A belated update on October shows: Murder City Devils rocked a sold out Vets Hall basement Sunday, Oct. 28--pipe organist Leslie Hardy was missing from the scene, and drummer Coady Willis busted his bass drum during the first song, but other than that, the Devils' last show in SC was on. Between songs, folks called out from the sweaty sea of bodies swaying like kelp during a storm, "Don't break up!" But Spencer Moody and crew offered no response or explanation as to why the band is calling it quits just when everything seems to be going right, and they closed the show without an encore.
Someone should tell band mates Nick 13 and Geoff Kresge of the psychobilly trio Tiger Army that if the music thing should ever fail, the military would surely accept them into the special forces. Just how ripped are these guys? Let's just say the Catalyst security was mere window dressing when Tiger Army opened for Sick of It All and the Dropkick Murphys Friday, Nov. 2. Considering that one of the band's first SC gigs was on the tiny stage at the Aptos Club over a year and a half ago, Tiger Army has come a long way. Sporting a tee from German psychos Mad Sin (it's a very international scene), Nick 13 and crew fired up the show with the first track off their debut album, Nocturnal. Aside from the haircuts, the most impressive thing about psychobilly is the stand up slap bass--it's a talent few have the fingers for. With that in mind, the towering Geoff Kresge practically upstaged Nick 13 as he rampaged about the stage with his bass, furiously plucking away at the thick strings all the while.
Stewart Finds a Sound
Jamie Stewart isn't so much a musician as he is an explorer. Throughout the years, as he's shut down his bands (IBOPA, Ten in the Swear Jar) for something different, Stewart has been searching for uncharted regions of sound, and this time with his latest project, Xiu Xiu (pronounced "Shu Shu"), which played a house party Sunday, Nov. 4, he may have found it.
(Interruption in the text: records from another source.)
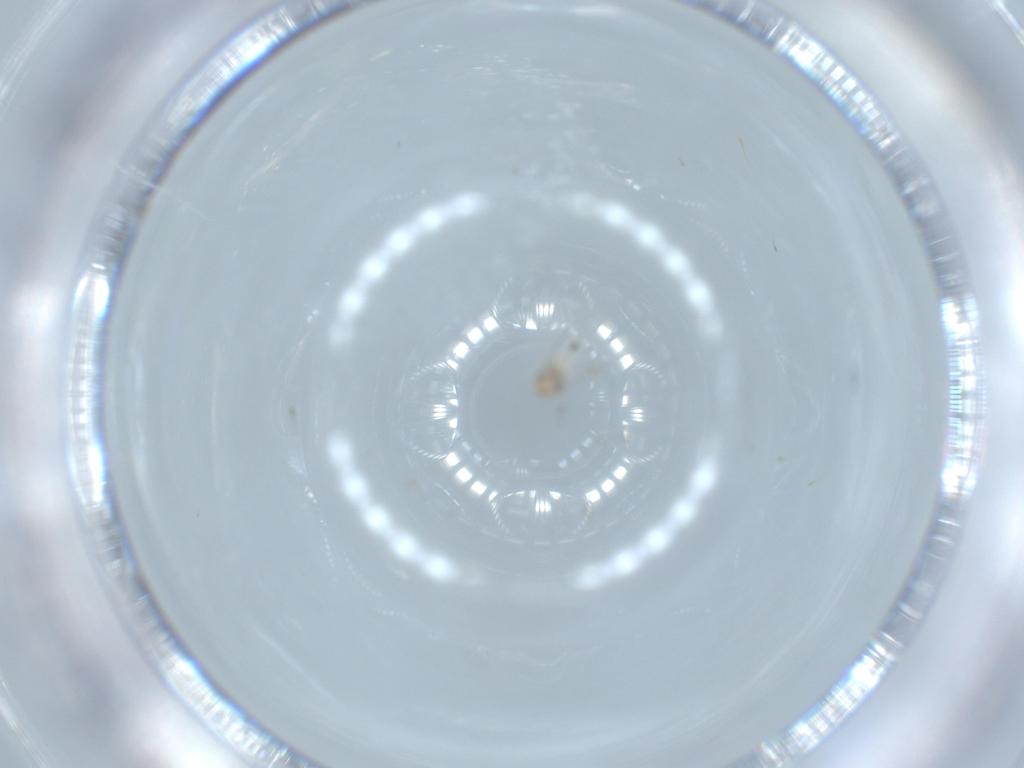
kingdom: Animalia
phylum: Arthropoda
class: Insecta
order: Psocodea
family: Lepidopsocidae
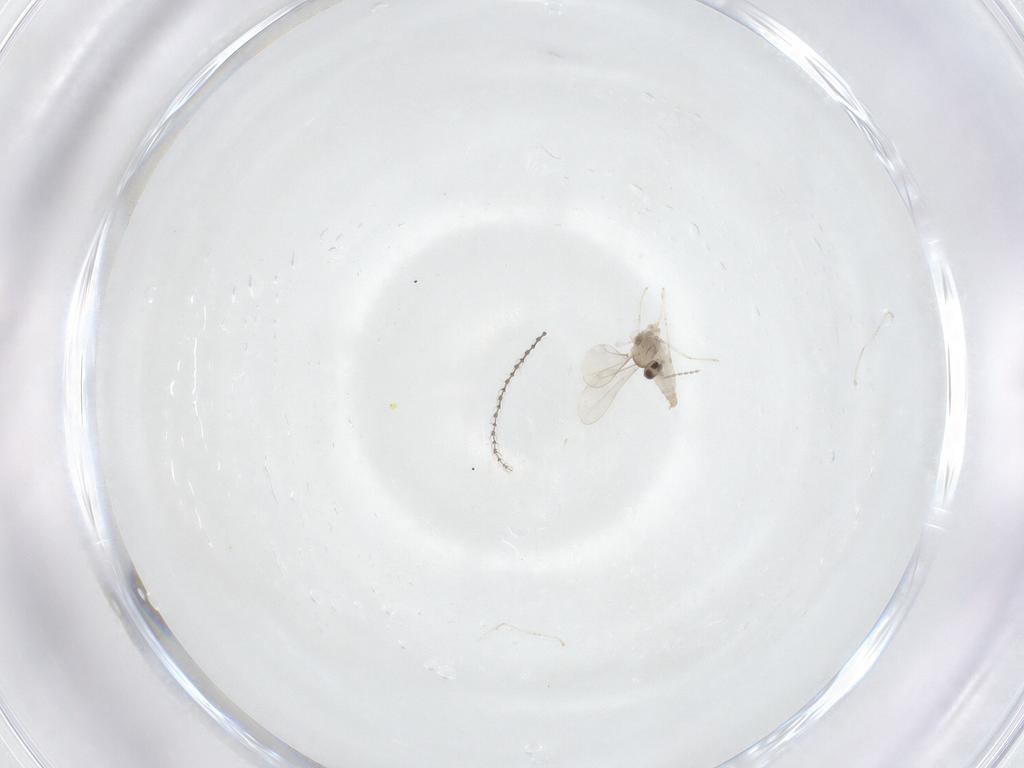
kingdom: Animalia
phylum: Arthropoda
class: Insecta
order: Diptera
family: Cecidomyiidae
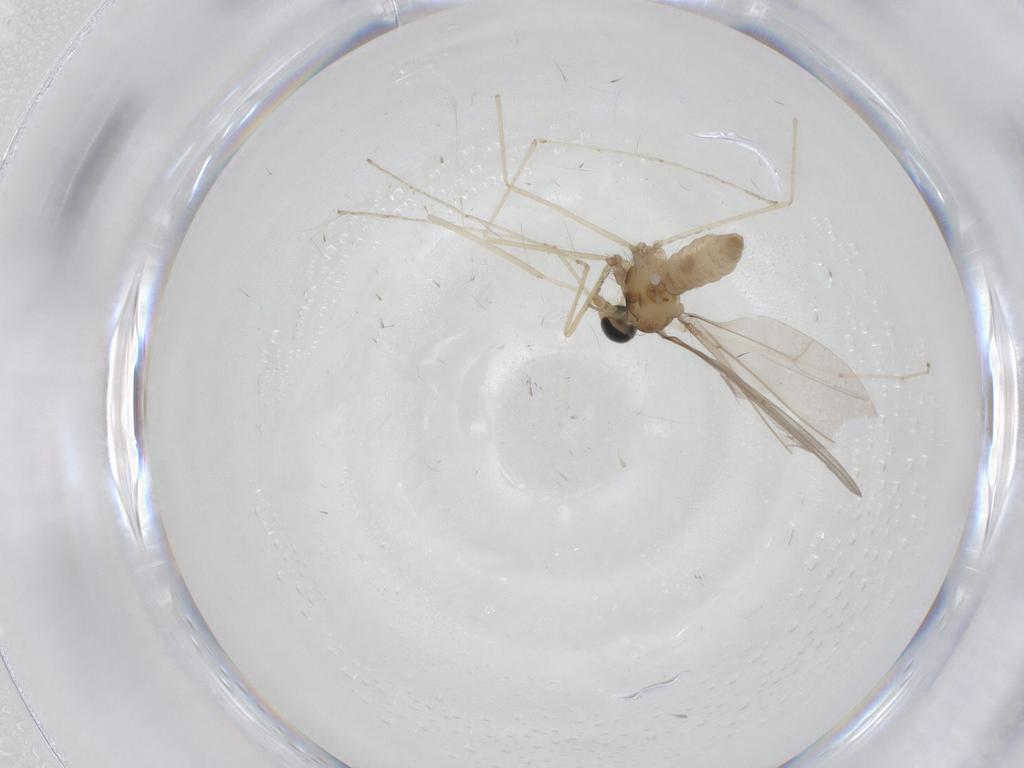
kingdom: Animalia
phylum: Arthropoda
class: Insecta
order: Diptera
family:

Call it Stewart's third installment in a saga, Xiu Xiu plunges headfirst into a realm where bands like Radiohead only dip their toes. The new lineup: Lauren Andrews, Yvonne Chen and Cory McCullough (also from Ten in the Swear Jar) trade off on harmonium, mandolin, two keyboards, a rack of small Eastern-looking brass bells and gongs and, for a bass, something that appears to be a cross between a Mexican guitarron and a cello. It's all part of Stewart's strange concoction of sounds delicately pieced together and carried by his pretty voice. The Western world may be infatuated with rock bands playing rock instruments alongside synths and drum machines, but Xiu Xiu takes it a step further. Fuck the rock guitars and drum sets, Xiu Xiu takes indigenous instruments and works them with programmed drumbeats. It's not a "Let's throw all these wacky instruments together and see what happens" approach either; Stewart clearly is picky about what kind of tone he's shooting for. In an alternate universe, Stewart's voice is a hybrid of an even-more-fragile version of Robert Smith and an angry Trent Reznor (think Downward Spiral).